We met at the carpark close to the Tower – and headed off into rain. Light rain admittedly, but it lasted about half an hour, just enough to ensure we were properly wet. Unfortunately our group coordinator Peter, with his direct line to the rain gods, was unable to be with us this time and his absence had immediate impact. The birds were not too impressed by the rain either – we saw almost none for the first hour or so, just Little Ravens, Magpies and Larks.
On reaching the Tower (a monument to migration and aspiration), we headed south down the coastal track. And then we started getting excited. First up Striated Fieldwrens hopped onto bushtops and started singing. Not to be outdone, Golden-headed Cisticolas did the same. And on the coast, a Brolga was also stirred into action – mainly flying away from us, but a good sighting nonetheless.
Out on the bay, an Australasian Gannet put in some diving practice, while a flock of 13 White-faced Herons flew past nonchalantly. A pair of Pacific Gulls thought flying and diving were too much like hard work, so just floated on the water, but a couple of Crested Terns and Pied and Little Pied Cormorants were up for a fly-over.

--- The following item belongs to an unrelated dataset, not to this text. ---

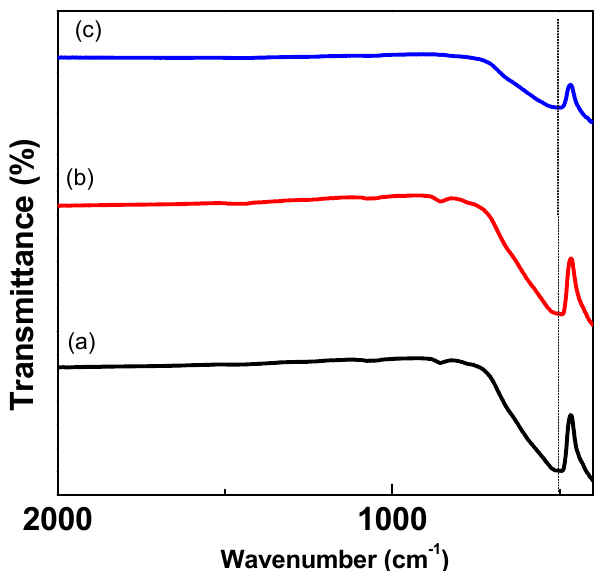
Figure 4. FTIR spectra of the BaTiO 3 ceramics sintered at ( a ) 1100 °C, ( b ) 1200 °C, and ( c ) 1300 °C.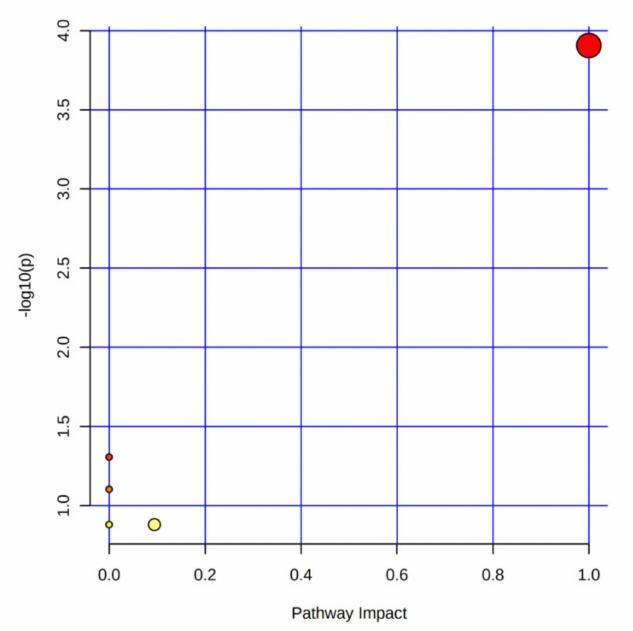
Figure 9. Pathway analysis of the differential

Rounding Point Cook and heading for the Homestead, the weather improved to sunny and our bird fortunes picked up too. We encountered New Holland and White-plumed Honeyeaters, lots of Superb Fairy-wrens and some White-browed Scrubwrens and Grey Fantails.
But the star attraction was a female Satin Flycatcher that lingered for 30 minutes in the treetops in front of our whole paparazzi pack. Based on sightings of the female, we first thought it was a Leaden Flycatcher, but a return visit by one of the group later in the day found a male that was clearly a Satin, together with the female.
The excitement carried us through to lunch at the beach picnic area, following by an hour’s stroll in the coastal scrub. Singing Honeyeaters, Yellow-rumped Thornbills, Crested Pigeons, European Goldfinches and another Satin Flycatcher were good additions. And a Whistling Kite – the only raptor firmly identified on the day.
Next stop was the lake north of the RAAF Lookout Carpark on Main Drive. This was a new location for many – and offered lots of Little Grassbird calls and good views of Cisticolas, Australian Reed Warblers and a family of Australasian Grebes (two adults with four chicks). And also a thirsty flock of Zebra Finch, which came in for a drink just five meters from our group and stayed long enough for everyone to get some shots.
Three of the group ventured on to the Skeleton Creek Boardwalk for a late afternoon stop on the way home. The most notable finds were some Little Black Cormorants sitting in a row on overhead powerlines and a solitary Common Sandpiper walking along the edge of the creek, bobbing its tail.
With 54 species for Point Cook and 27 at the Boardwalk, the day was a great success and an excellent start to what we hope will be a full year of activities. COVID-permitting.